* REQUISITO A *
Imprima sem alterações tudo o que vai do início da listagem de exsicatas até a linha que contém "country: Canada", incluindo essa linha.

================

Seria conveniente, além disso, atrair para o Brasil as razões sociais e políticas que possibilitam esse patamar salarial que são a garantia de emprego, a liberdade sindical e a não intervenção do Estado no exercício do direito de greve.

A título de exemplo, a Convenção 158 da OIT, que impede a realização de dispensas arbitrárias pelo empregador, foi ratificada pela Austrália, em 1993, por Luxemburgo, em 2001, pela França, em 1989 e pela Espanha, em 1985, sendo que dos países que a ratificaram o Brasil foi o único que efetuou a denúncia, a qual, até hoje, desde 1997, está sob julgamento no Supremo Tribunal Federal (ADI 1625), sendo certo que o julgamento não vai adiante porque a inconstitucionalidade da renúncia é inquestionável, tanto que cinco Ministros já apresentaram seu voto neste sentido.

Essa parte do empresariado brasileiro, apoiado em integrantes de um governo ilegítimo, quer liberdade para negociar, mas contando com as forças do Estado Policial (agora mais evidenciado com a decretação do Estado de Calamidade no Rio de Janeiro, que, no fundo, é a consagração do Estado de Exceção para reprimir movimentos sociais no sentido de garantir a realização das Olimpíadas e se alastrar para outras situações concretas da vida social) para inibir greves e piquetes. Quer que os trabalhadores aceitem, sem resistência, as condições que esteja disposta a dar, como se fossem dádivas, apontando para os trabalhadores sempre a espada do desemprego.

Mirando no exterior, necessário seria, ainda, atrair o nível de respeito à legislação trabalhista, entendida culturalmente em todos esses países como uma legislação relevante e essencial à preservação do modo de produção capitalista e da dignidade humana. No Brasil, o número recorde de reclamações trabalhistas, 4 milhões ao ano, não se dá por complicadores da legislação e sim pela prática reiterada e deliberada de descumprimento da legislação, que é alimentada e até incentivada pela atitude complacente e amistosa da Justiça do Trabalho frente ao descumpridor da lei e favorecida pelo sucateamento a que foi submetido o Ministério do Trabalho desde a década de 60. Hoje, cerca de 2.300 auditores fiscais são responsáveis pela fiscalização do cumprimento das obrigações trabalhistas em todo o país…

O que se tem no Brasil, portanto, é uma realidade de extrema precariedade dos direitos da classe trabalhadora, o que faz, em concreto, com que os trabalhadores cedam diariamente em seus direitos e em sua dignidade, favorecendo ao processo de acumulação de riquezas que se dá no Brasil da forma mais intensa e perversa do que na maioria das regiões do mundo, a tal ponto de mantermos elevados e indecorosos índices de exploração do trabalhador em condições análogas de escravos, de exploração do trabalho infantil, de um elevadíssimo número de acidentes do trabalho (quase sempre não indenizados), de extensas jornadas de trabalho (muitas vezes praticadas inclusive sem remuneração), sobretudo no trabalho terceirizado de limpeza, conservação e vigilância, sem falar, é claro, do trabalho doméstico.

================

* REQUISITO B *
Traduza para o inglês esta frase do texto sobre direitos trabalhistas no Brasil: "Seria conveniente, além disso, atrair para o Brasil as razões sociais e políticas que possibilitam esse patamar salarial que são a garantia de emprego, a liberdade sindical e a não intervenção do Estado no exercício do direito de greve."

* REGISTROS EXIBIDOS *

================

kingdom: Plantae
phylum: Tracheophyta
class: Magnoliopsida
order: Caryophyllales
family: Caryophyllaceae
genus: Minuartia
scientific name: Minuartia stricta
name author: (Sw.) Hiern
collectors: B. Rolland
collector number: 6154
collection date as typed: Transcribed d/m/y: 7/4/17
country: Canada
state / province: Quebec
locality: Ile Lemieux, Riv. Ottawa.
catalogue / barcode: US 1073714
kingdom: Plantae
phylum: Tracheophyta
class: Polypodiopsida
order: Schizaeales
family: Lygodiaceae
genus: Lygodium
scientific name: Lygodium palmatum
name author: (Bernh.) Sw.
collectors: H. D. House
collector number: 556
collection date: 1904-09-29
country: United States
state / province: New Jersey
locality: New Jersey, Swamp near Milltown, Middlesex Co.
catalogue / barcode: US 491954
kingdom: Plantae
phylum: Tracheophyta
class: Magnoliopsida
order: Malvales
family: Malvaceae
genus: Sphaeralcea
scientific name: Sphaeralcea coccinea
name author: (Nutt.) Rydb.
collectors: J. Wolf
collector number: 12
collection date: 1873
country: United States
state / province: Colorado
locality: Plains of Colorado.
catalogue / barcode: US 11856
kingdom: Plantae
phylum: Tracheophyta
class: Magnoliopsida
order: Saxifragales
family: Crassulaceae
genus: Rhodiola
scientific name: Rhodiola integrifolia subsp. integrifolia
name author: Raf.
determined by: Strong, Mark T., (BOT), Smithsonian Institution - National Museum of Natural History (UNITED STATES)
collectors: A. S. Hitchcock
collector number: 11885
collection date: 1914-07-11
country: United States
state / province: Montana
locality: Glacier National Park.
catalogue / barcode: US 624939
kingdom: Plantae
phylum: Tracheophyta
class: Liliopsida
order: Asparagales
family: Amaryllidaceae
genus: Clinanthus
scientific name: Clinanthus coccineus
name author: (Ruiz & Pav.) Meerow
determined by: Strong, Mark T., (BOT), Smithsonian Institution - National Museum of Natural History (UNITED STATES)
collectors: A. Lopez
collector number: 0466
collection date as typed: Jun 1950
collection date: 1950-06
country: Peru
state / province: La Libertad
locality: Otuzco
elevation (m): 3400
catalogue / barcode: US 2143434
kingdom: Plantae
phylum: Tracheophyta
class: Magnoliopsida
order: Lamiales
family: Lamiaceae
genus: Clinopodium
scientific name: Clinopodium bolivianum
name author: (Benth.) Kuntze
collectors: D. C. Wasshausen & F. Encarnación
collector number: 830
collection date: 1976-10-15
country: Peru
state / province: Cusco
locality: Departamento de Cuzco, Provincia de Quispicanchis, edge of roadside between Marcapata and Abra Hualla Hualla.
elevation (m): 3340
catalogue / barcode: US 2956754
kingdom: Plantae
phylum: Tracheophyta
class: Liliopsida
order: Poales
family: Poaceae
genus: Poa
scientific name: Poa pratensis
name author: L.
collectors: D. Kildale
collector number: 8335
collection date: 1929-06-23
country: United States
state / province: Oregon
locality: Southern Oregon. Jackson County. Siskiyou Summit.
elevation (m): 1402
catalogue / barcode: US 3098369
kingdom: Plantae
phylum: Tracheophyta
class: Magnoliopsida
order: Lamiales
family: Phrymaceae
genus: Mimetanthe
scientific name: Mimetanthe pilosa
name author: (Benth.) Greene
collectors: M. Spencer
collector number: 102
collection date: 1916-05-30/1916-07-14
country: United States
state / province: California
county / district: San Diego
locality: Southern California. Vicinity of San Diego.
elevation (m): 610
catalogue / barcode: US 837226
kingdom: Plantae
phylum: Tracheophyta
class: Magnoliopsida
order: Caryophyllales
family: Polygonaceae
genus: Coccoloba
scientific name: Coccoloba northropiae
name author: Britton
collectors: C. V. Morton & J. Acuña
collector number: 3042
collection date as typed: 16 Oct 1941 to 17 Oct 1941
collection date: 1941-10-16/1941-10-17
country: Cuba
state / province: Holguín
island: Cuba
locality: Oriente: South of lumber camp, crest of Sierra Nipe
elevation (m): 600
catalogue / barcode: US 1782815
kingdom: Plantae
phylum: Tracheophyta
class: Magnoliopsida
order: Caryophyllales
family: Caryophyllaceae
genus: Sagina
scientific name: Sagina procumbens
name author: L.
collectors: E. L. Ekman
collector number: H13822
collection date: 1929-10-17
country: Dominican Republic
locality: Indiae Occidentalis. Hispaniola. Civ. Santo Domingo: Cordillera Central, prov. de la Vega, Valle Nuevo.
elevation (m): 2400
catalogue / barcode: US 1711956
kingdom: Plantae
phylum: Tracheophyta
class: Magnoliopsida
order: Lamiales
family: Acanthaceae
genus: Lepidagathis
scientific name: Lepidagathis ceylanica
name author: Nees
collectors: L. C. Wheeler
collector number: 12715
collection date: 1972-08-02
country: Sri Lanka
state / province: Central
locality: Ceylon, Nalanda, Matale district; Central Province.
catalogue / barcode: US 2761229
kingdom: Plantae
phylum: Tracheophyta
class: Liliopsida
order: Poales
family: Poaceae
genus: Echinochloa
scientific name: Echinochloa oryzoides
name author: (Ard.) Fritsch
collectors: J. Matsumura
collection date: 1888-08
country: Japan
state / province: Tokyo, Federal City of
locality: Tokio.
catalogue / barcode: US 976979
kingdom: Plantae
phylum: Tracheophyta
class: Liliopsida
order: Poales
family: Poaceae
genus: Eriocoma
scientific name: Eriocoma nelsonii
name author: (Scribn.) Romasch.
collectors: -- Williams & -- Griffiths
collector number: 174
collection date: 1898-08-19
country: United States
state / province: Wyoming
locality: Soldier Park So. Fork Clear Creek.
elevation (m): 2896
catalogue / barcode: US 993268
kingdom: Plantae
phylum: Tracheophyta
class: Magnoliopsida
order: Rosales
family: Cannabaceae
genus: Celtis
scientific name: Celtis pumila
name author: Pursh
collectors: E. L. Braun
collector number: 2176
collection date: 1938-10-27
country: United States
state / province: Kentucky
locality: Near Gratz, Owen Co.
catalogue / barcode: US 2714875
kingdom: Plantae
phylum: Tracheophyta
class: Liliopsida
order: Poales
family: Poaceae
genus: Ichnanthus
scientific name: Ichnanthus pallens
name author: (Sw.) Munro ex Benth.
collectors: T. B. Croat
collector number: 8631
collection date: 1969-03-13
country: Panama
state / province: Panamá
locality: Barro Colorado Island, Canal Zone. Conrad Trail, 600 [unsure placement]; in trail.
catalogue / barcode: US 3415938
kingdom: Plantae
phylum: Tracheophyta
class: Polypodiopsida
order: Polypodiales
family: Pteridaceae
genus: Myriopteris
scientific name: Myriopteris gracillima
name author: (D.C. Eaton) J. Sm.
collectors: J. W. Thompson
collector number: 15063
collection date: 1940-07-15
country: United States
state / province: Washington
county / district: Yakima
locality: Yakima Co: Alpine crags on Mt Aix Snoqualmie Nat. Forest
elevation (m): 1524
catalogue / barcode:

================

* RESPOSTA COMPLETA A *
kingdom: Plantae
phylum: Tracheophyta
class: Magnoliopsida
order: Caryophyllales
family: Caryophyllaceae
genus: Minuartia
scientific name: Minuartia stricta
name author: (Sw.) Hiern
collectors: B. Rolland
collector number: 6154
collection date as typed: Transcribed d/m/y: 7/4/17
country: Canada

* RESPOSTA COMPLETA B *
Furthermore, it would be advisable to bring to Brazil the social and political reasons that make this wage level possible, which are job security, union freedom, and the non-intervention of the State in the exercise of the right to strike.